Peggy Outon, colleague: “I want to tell you a story that I think is really an important story about Kevin's legacy. So I'd only been here a year, so I didn't know much of anybody, and I was thinking that we needed to do a wage and benefits study for the nonprofit sector. … I asked Dr. Kearns if he would be a part of the committee that was working to design this study, so that we get the best possible information, and he graciously agreed to do that and help. And then there was a little pushback. Somebody from our funding agency did not want us to measure the difference between women’s salaries in nonprofits and men salaries, and they didn't want racial information included. And I will to the day I die, Kevin, love you for saying, ‘Oh no, I will not put my name on this on this effort if we do not get that information.’ That gave us the ability to gather that information which went on to become the 74% Project which has helped bring the attention of the community to pay equity issues for women in nonprofits. 74% of the nonprofit workforce is women. In 2010, when we began this particular effort, women were making 74 cents on the dollar, and in the last study that we did in 2021, it was 92 cents on the dollar. So, congratulations, Kevin, you helped women in the nonprofit sector in a demonstrable way and we are grateful to you.” 

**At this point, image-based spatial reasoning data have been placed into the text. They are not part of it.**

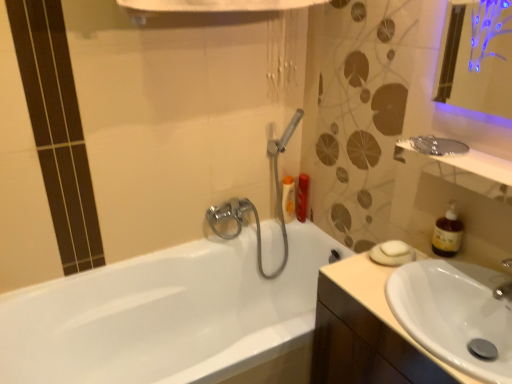
This screenshot has height=384, width=512. Find the location of `free space in front of white matte soap at right`. free space in front of white matte soap at right is located at coordinates (394, 286).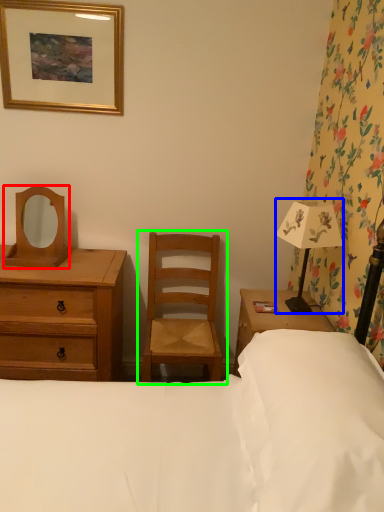
Question: Which is nearer to the mirror (highlighted by a red box)? bedside lamp (highlighted by a blue box) or chair (highlighted by a green box).

Choices:
 (A) bedside lamp
 (B) chair

Answer: (B)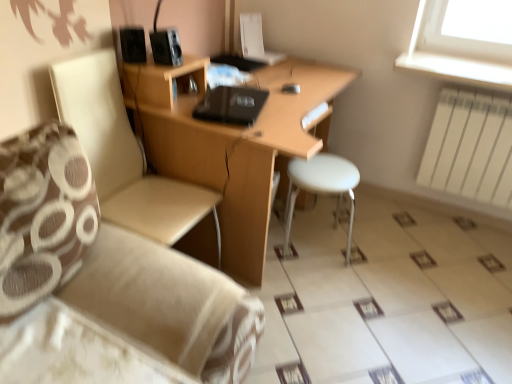
Question: Considering the positions of black matte speaker at upper left, acting as the first speaker starting from the left, and wooden desk at center in the image, is black matte speaker at upper left, acting as the first speaker starting from the left, wider or thinner than wooden desk at center?

Choices:
 (A) thin
 (B) wide

Answer: (A)

Question: In terms of size, does black matte speaker at upper left, which is the 2th speaker in right-to-left order, appear bigger or smaller than wooden desk at center?

Choices:
 (A) big
 (B) small

Answer: (B)

Question: Estimate the real-world distances between objects in this image. Which object is closer to the beige fabric couch at lower left?

Choices:
 (A) black matte speaker at upper left, which is the 2th speaker in right-to-left order
 (B) wooden desk at center
 (C) black plastic speaker at upper center, marked as the 1th speaker in a right-to-left arrangement
 (D) white metal radiator at right
 (E) white plastic stool at center

Answer: (B)

Question: Estimate the real-world distances between objects in this image. Which object is closer to the beige fabric chair at left?

Choices:
 (A) black matte laptop at center
 (B) beige fabric couch at lower left
 (C) white metal radiator at right
 (D) wooden desk at center
 (E) white plastic stool at center

Answer: (D)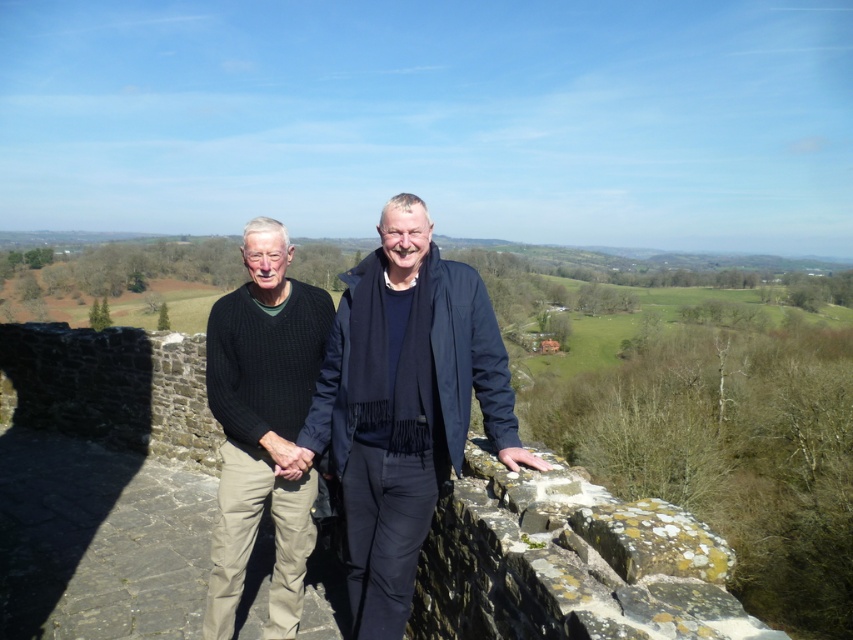
Can you confirm if knitted sweater at center is positioned to the right of black knitted sweater at left?

Yes, knitted sweater at center is to the right of black knitted sweater at left.

Describe the element at coordinates (402, 404) in the screenshot. I see `knitted sweater at center` at that location.

This screenshot has height=640, width=853. I want to click on knitted sweater at center, so click(x=402, y=404).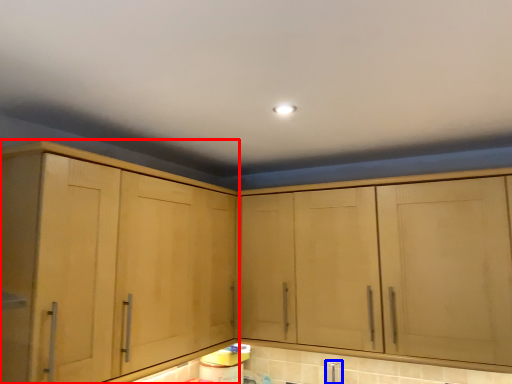
Question: Which object appears closest to the camera in this image, cabinetry (highlighted by a red box) or faucet (highlighted by a blue box)?

Choices:
 (A) cabinetry
 (B) faucet

Answer: (A)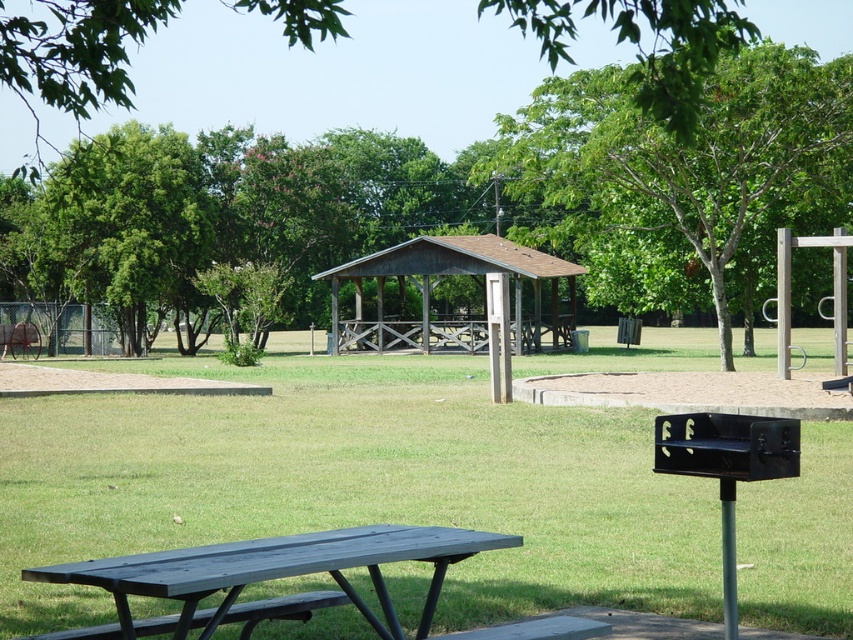
This screenshot has width=853, height=640. What do you see at coordinates (352, 484) in the screenshot?
I see `green grass at center` at bounding box center [352, 484].

You are a GUI agent. You are given a task and a screenshot of the screen. Output one action in this format:
    pyautogui.click(x=<x>, y=<y>)
    Task: Click on the green grass at center
    Image resolution: width=853 pixels, height=640 pixels.
    Given the screenshot: What is the action you would take?
    pyautogui.click(x=352, y=484)

Can you confirm if green grass at center is taller than green leafy tree at center?

No, green grass at center is not taller than green leafy tree at center.

Does green grass at center appear over green leafy tree at center?

Actually, green grass at center is below green leafy tree at center.

The width and height of the screenshot is (853, 640). What do you see at coordinates (352, 484) in the screenshot?
I see `green grass at center` at bounding box center [352, 484].

At what (x,y) coordinates should I click in order to perform the action: click on green grass at center. Please return your answer as a coordinate pair (x, y). The width and height of the screenshot is (853, 640). Looking at the image, I should click on (352, 484).

Is point (268, 620) more distant than point (589, 632)?

That is True.

Between point (120, 636) and point (550, 637), which one is positioned in front?

Positioned in front is point (550, 637).

You are a GUI agent. You are given a task and a screenshot of the screen. Output one action in this format:
    pyautogui.click(x=<x>, y=<y>)
    Task: Click on the dark gray wood bench at lower left
    The image size is (853, 640).
    Given the screenshot: What is the action you would take?
    pyautogui.click(x=281, y=609)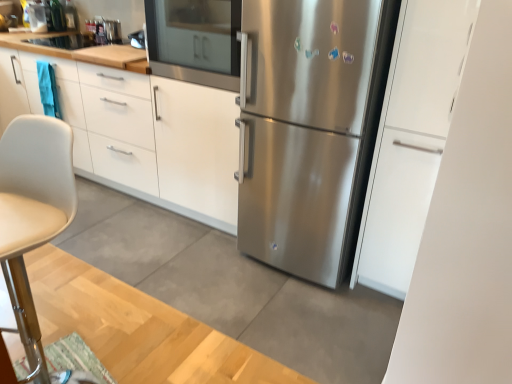
Locate an element on the screen. stainless steel oven at center is located at coordinates [195, 41].

The image size is (512, 384). I want to click on satin white cabinet at right, acting as the first cabinetry starting from the front, so click(x=411, y=139).

Image resolution: width=512 pixels, height=384 pixels. In order to click on stainless steel refrigerator at center in this screenshot , I will do click(310, 129).

The image size is (512, 384). Identify the location of stainless steel oven at center. (195, 41).

Which point is more forward, [7,182] or [422,53]?

Positioned in front is point [7,182].

Is there a large distance between beige leather chair at left and satin white cabinet at right, which is counted as the 1th cabinetry, starting from the right?

beige leather chair at left is positioned a significant distance from satin white cabinet at right, which is counted as the 1th cabinetry, starting from the right.

Based on the photo, how far apart are beige leather chair at left and satin white cabinet at right, which is the second cabinetry in left-to-right order?

They are 4.28 feet apart.

From the image's perspective, is beige leather chair at left beneath satin white cabinet at right, marked as the second cabinetry in a back-to-front arrangement?

Yes, from the image's perspective, beige leather chair at left is below satin white cabinet at right, marked as the second cabinetry in a back-to-front arrangement.

From the image's perspective, which one is positioned higher, satin white cabinet at right, marked as the second cabinetry in a back-to-front arrangement, or white matte cabinet at upper left, positioned as the 2th cabinetry in front-to-back order?

From the image's view, white matte cabinet at upper left, positioned as the 2th cabinetry in front-to-back order, is above.

Is satin white cabinet at right, which is counted as the 1th cabinetry, starting from the right, facing away from white matte cabinet at upper left, marked as the 1th cabinetry in a back-to-front arrangement?

No, white matte cabinet at upper left, marked as the 1th cabinetry in a back-to-front arrangement, is not at the back of satin white cabinet at right, which is counted as the 1th cabinetry, starting from the right.

Locate an element on the screen. This screenshot has height=384, width=512. cabinetry above the white matte cabinet at upper left, positioned as the 2th cabinetry in front-to-back order (from a real-world perspective) is located at coordinates (411, 139).

Which object is positioned more to the left, stainless steel refrigerator at center or beige leather chair at left?

beige leather chair at left.

Are stainless steel refrigerator at center and beige leather chair at left far apart?

Yes.

Is point (344, 247) positioned before point (31, 138)?

No, (344, 247) is further to viewer.

Which is behind, stainless steel refrigerator at center or beige leather chair at left?

Positioned behind is stainless steel refrigerator at center.

Considering the relative sizes of stainless steel oven at center and satin white cabinet at right, marked as the second cabinetry in a back-to-front arrangement, in the image provided, is stainless steel oven at center thinner than satin white cabinet at right, marked as the second cabinetry in a back-to-front arrangement,?

In fact, stainless steel oven at center might be wider than satin white cabinet at right, marked as the second cabinetry in a back-to-front arrangement.

From a real-world perspective, is stainless steel oven at center positioned over satin white cabinet at right, which is the second cabinetry in left-to-right order, based on gravity?

Yes, from a real-world perspective, stainless steel oven at center is over satin white cabinet at right, which is the second cabinetry in left-to-right order

From the image's perspective, which cabinetry is the 2nd one below the stainless steel oven at center? Please provide its 2D coordinates.

[(411, 139)]

Who is shorter, stainless steel oven at center or satin white cabinet at right, acting as the first cabinetry starting from the front?

With less height is stainless steel oven at center.

Between white matte cabinet at upper left, marked as the 1th cabinetry in a back-to-front arrangement, and beige leather chair at left, which one has more height?

Standing taller between the two is beige leather chair at left.

Is white matte cabinet at upper left, the second cabinetry in the right-to-left sequence, not inside beige leather chair at left?

white matte cabinet at upper left, the second cabinetry in the right-to-left sequence, is positioned outside beige leather chair at left.

Is point (165, 176) behind point (16, 277)?

Yes.

Consider the image. From a real-world perspective, who is located higher, white matte cabinet at upper left, positioned as the 2th cabinetry in front-to-back order, or beige leather chair at left?

beige leather chair at left.

I want to click on oven that is above the stainless steel refrigerator at center (from the image's perspective), so click(195, 41).

Considering the points (321, 233) and (161, 34), which point is in front, point (321, 233) or point (161, 34)?

The point (321, 233) is in front.

Is stainless steel refrigerator at center positioned far away from stainless steel oven at center?

Actually, stainless steel refrigerator at center and stainless steel oven at center are a little close together.

From a real-world perspective, is stainless steel refrigerator at center positioned above or below stainless steel oven at center?

stainless steel refrigerator at center is situated lower than stainless steel oven at center in the real world.

Can you confirm if stainless steel refrigerator at center is thinner than white matte cabinet at upper left, marked as the 1th cabinetry in a back-to-front arrangement?

Incorrect, the width of stainless steel refrigerator at center is not less than that of white matte cabinet at upper left, marked as the 1th cabinetry in a back-to-front arrangement.

Is stainless steel refrigerator at center in contact with white matte cabinet at upper left, positioned as the 2th cabinetry in front-to-back order?

No.

Which is correct: stainless steel refrigerator at center is inside white matte cabinet at upper left, positioned as the 2th cabinetry in front-to-back order, or outside of it?

stainless steel refrigerator at center is outside white matte cabinet at upper left, positioned as the 2th cabinetry in front-to-back order.

Between stainless steel refrigerator at center and white matte cabinet at upper left, the second cabinetry in the right-to-left sequence, which one is positioned behind?

white matte cabinet at upper left, the second cabinetry in the right-to-left sequence.

From the image's perspective, which cabinetry is the 1st one above the beige leather chair at left? Please provide its 2D coordinates.

[(411, 139)]

Identify the location of cabinetry directly beneath the satin white cabinet at right, acting as the first cabinetry starting from the front (from a real-world perspective). (134, 126).

When comparing their distances from satin white cabinet at right, acting as the first cabinetry starting from the front, does stainless steel oven at center or beige leather chair at left seem further?

Among the two, beige leather chair at left is located further to satin white cabinet at right, acting as the first cabinetry starting from the front.

When comparing their distances from stainless steel oven at center, does satin white cabinet at right, acting as the first cabinetry starting from the front, or white matte cabinet at upper left, the second cabinetry in the right-to-left sequence, seem closer?

The object closer to stainless steel oven at center is white matte cabinet at upper left, the second cabinetry in the right-to-left sequence.

From the image, which object appears to be nearer to beige leather chair at left, stainless steel refrigerator at center or satin white cabinet at right, acting as the first cabinetry starting from the front?

stainless steel refrigerator at center is positioned closer to the anchor beige leather chair at left.

When comparing their distances from stainless steel oven at center, does beige leather chair at left or white matte cabinet at upper left, marked as the 1th cabinetry in a back-to-front arrangement, seem closer?

white matte cabinet at upper left, marked as the 1th cabinetry in a back-to-front arrangement, is positioned closer to the anchor stainless steel oven at center.

Considering their positions, is stainless steel oven at center positioned further to stainless steel refrigerator at center than beige leather chair at left?

beige leather chair at left is further to stainless steel refrigerator at center.

Estimate the real-world distances between objects in this image. Which object is closer to stainless steel oven at center, beige leather chair at left or stainless steel refrigerator at center?

stainless steel refrigerator at center lies closer to stainless steel oven at center than the other object.

Which object lies nearer to the anchor point beige leather chair at left, satin white cabinet at right, marked as the second cabinetry in a back-to-front arrangement, or stainless steel refrigerator at center?

stainless steel refrigerator at center is positioned closer to the anchor beige leather chair at left.

From the image, which object appears to be nearer to white matte cabinet at upper left, positioned as the 2th cabinetry in front-to-back order, beige leather chair at left or stainless steel oven at center?

stainless steel oven at center is closer to white matte cabinet at upper left, positioned as the 2th cabinetry in front-to-back order.

At what (x,y) coordinates should I click in order to perform the action: click on oven located between white matte cabinet at upper left, positioned as the 2th cabinetry in front-to-back order, and satin white cabinet at right, which is the second cabinetry in left-to-right order, in the left-right direction. Please return your answer as a coordinate pair (x, y). The image size is (512, 384). Looking at the image, I should click on (195, 41).

This screenshot has height=384, width=512. I want to click on refrigerator situated between beige leather chair at left and satin white cabinet at right, which is the second cabinetry in left-to-right order, from left to right, so click(310, 129).

The height and width of the screenshot is (384, 512). In order to click on oven between white matte cabinet at upper left, positioned as the 2th cabinetry in front-to-back order, and stainless steel refrigerator at center in this screenshot , I will do `click(195, 41)`.

Identify the location of oven between beige leather chair at left and satin white cabinet at right, acting as the first cabinetry starting from the front. This screenshot has height=384, width=512. (195, 41).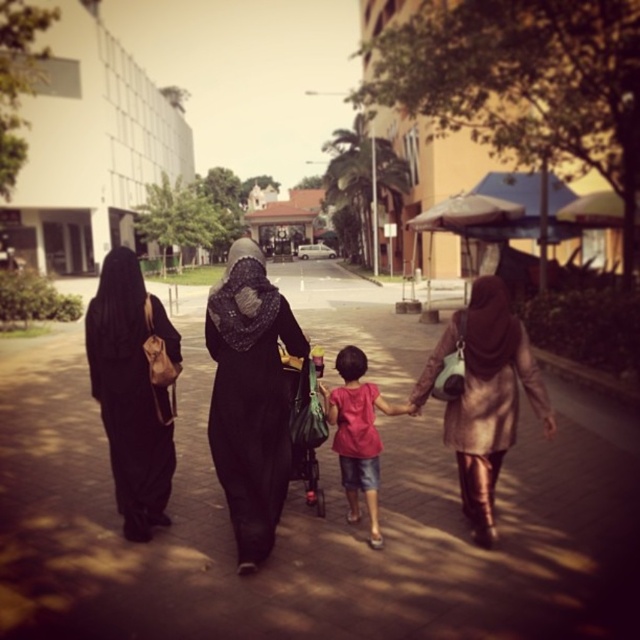
You are a photographer trying to capture a candid shot of the group. You want to ensure that both the black matte hijab at left and the pink fabric shirt at center are visible in your frame. Based on their positions, which object should you focus on first to include both in the shot?

The black matte hijab at left is located above the pink fabric shirt at center, so focusing on the black matte hijab at left first will ensure both are within the frame.

You are a photographer trying to capture the pink fabric shirt at center without the black matte hijab at center blocking it. What adjustment should you make to your camera angle?

The black matte hijab at center is positioned over the pink fabric shirt at center, so to avoid the hijab blocking the shirt, you should lower your camera angle to shoot from below the hijab.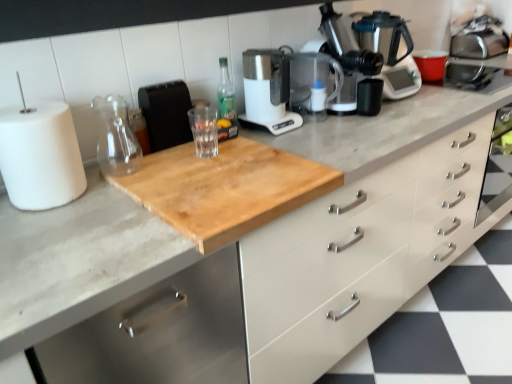
Identify the location of free space in front of transparent plastic blender at center, the second appliance when ordered from left to right. This screenshot has height=384, width=512. (325, 129).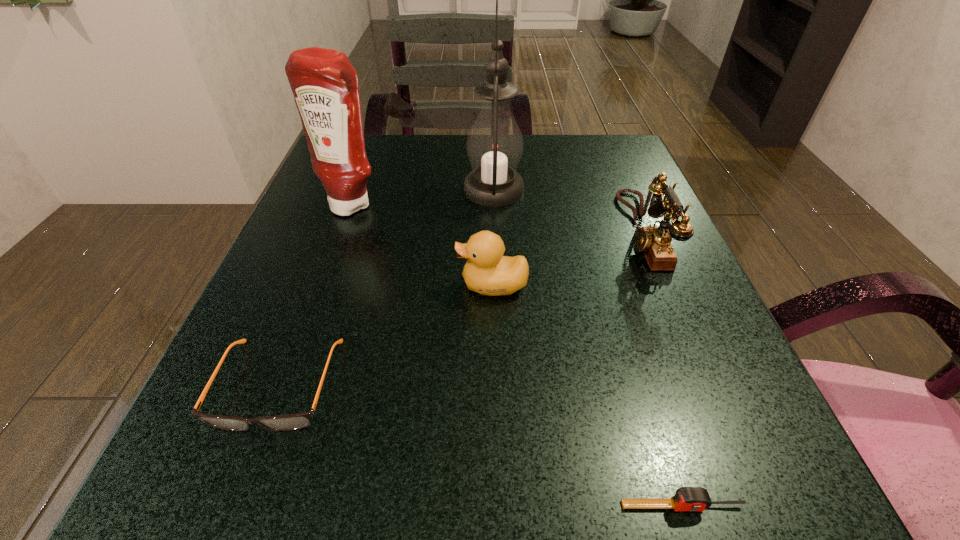
Locate an element on the screen. The width and height of the screenshot is (960, 540). condiment present at the left edge is located at coordinates (325, 85).

You are a GUI agent. You are given a task and a screenshot of the screen. Output one action in this format:
    pyautogui.click(x=<x>, y=<y>)
    Task: Click on the spectacles located at the left edge
    The height and width of the screenshot is (540, 960).
    Given the screenshot: What is the action you would take?
    pyautogui.click(x=300, y=420)

Locate an element on the screen. telephone positioned at the right edge is located at coordinates (654, 242).

The height and width of the screenshot is (540, 960). Identify the location of tape measure that is at the right edge. (686, 498).

Where is `object located at the near right corner`? Image resolution: width=960 pixels, height=540 pixels. object located at the near right corner is located at coordinates (686, 498).

The width and height of the screenshot is (960, 540). In the image, there is a desktop. What are the coordinates of `vacant area at the far edge` in the screenshot? It's located at (565, 170).

At what (x,y) coordinates should I click in order to perform the action: click on vacant area at the left edge of the desktop. Please return your answer as a coordinate pair (x, y). This screenshot has width=960, height=540. Looking at the image, I should click on (359, 255).

Image resolution: width=960 pixels, height=540 pixels. I want to click on blank space at the right edge, so click(x=722, y=356).

I want to click on free location at the far left corner of the desktop, so click(x=377, y=146).

Locate an element on the screen. The height and width of the screenshot is (540, 960). free space at the near left corner is located at coordinates (169, 498).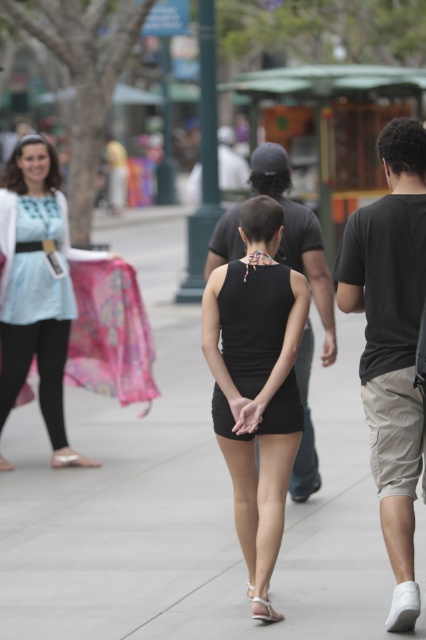
You are standing in the pedestrian area and see the matte blue dress at left and the matte black hand at center. Which object is positioned more to the left side of the scene?

The matte blue dress at left is positioned more to the left side of the scene than the matte black hand at center.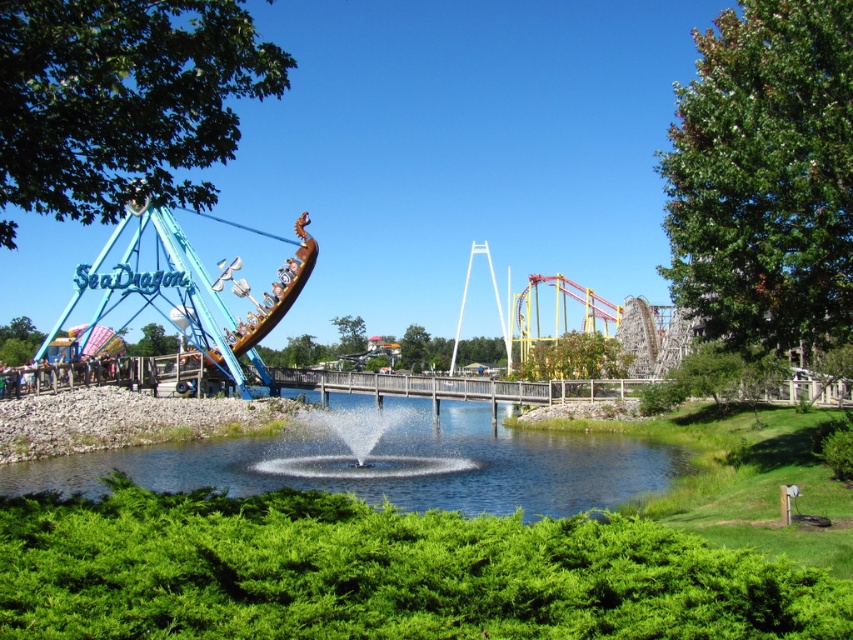
Between point (410, 502) and point (148, 220), which one is positioned behind?

Point (148, 220)

You are a GUI agent. You are given a task and a screenshot of the screen. Output one action in this format:
    pyautogui.click(x=<x>, y=<y>)
    Task: Click on the clear water at center
    This screenshot has width=853, height=640.
    Given the screenshot: What is the action you would take?
    pyautogui.click(x=389, y=461)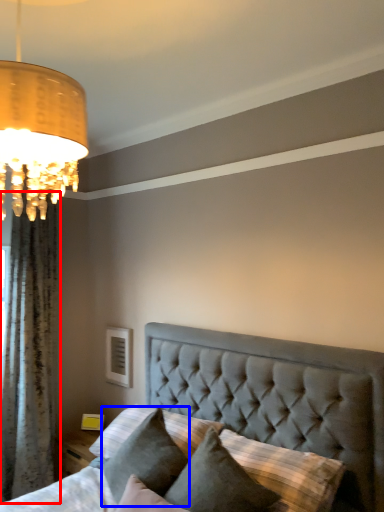
Question: Which object is further to the camera taking this photo, curtain (highlighted by a red box) or pillow (highlighted by a blue box)?

Choices:
 (A) curtain
 (B) pillow

Answer: (A)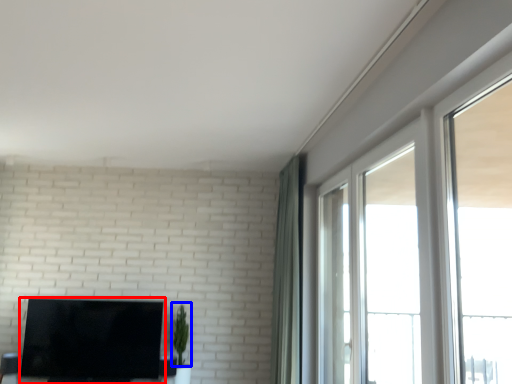
Question: Which point is further to the camera, television (highlighted by a red box) or plant (highlighted by a blue box)?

Andrea Gruber, former student: “Congratulations from Hungary. It is really unbelievable that I took your nonprofit leadership course more than 20 years ago. Though we haven't been in touch for those decades, I very frequently think of you as I struggle with nonprofit existence in a now very authoritarian country. Thank you for the inspiration and instruction.” 

Vera Krekanova, colleague: "Thank you so much for your mentorship and friendship! I can trace everything I professionally accomplished here in Pittsburgh back to you. You were among the first people I met here and you gave me two of the most transformational career advice I so needed then. I owe you for a lot of things … but I will always love you for introducing John and me to sailing. Enjoy the transition to uncharted waters!” 

Briana Mihok, former student: “Dr. Kearns, prior to taking your Strategic Management class, I never would have considered that I had anything to offer to a nonprofit board. Your course and subsequent encouragement led me to a BoardWorks match program, and as a result I am now concluding my 12th year as a member of North Hills Community Outreach. Your class had such an impact on the trajectory of my life, and I can't help but think of the many, many other students who were similarly inspired by you. What an amazing ripple effect you have had on this community! Thank you for your care and support over the fifteen years I have known you!” 

Emily Francis, former student: “Dr. Kearns, Congratulations! After one conversation with you, I enrolled in any class you taught and joined the JI research team. It was because of the way you speak to people, about people and their work, and make an effort to listen that I wanted to learn from you as a human as much as I did as a student and professional. Those are some of the best decisions I made while at GSPIA. So thank you for showing such compassion while navigating complex discussions and for always looking to connect and empower others – you have had such an incredible impact on the nonprofit sector and countless people. I am so SO happy to be working at The Forbes Funds getting to see that impact every day. You are so appreciated. This is so well deserved!" 

Wesley Speary, former student: “I would say that Dr. Kearns casts a long shadow, but, based on my experience, he only spreads light, not darkness."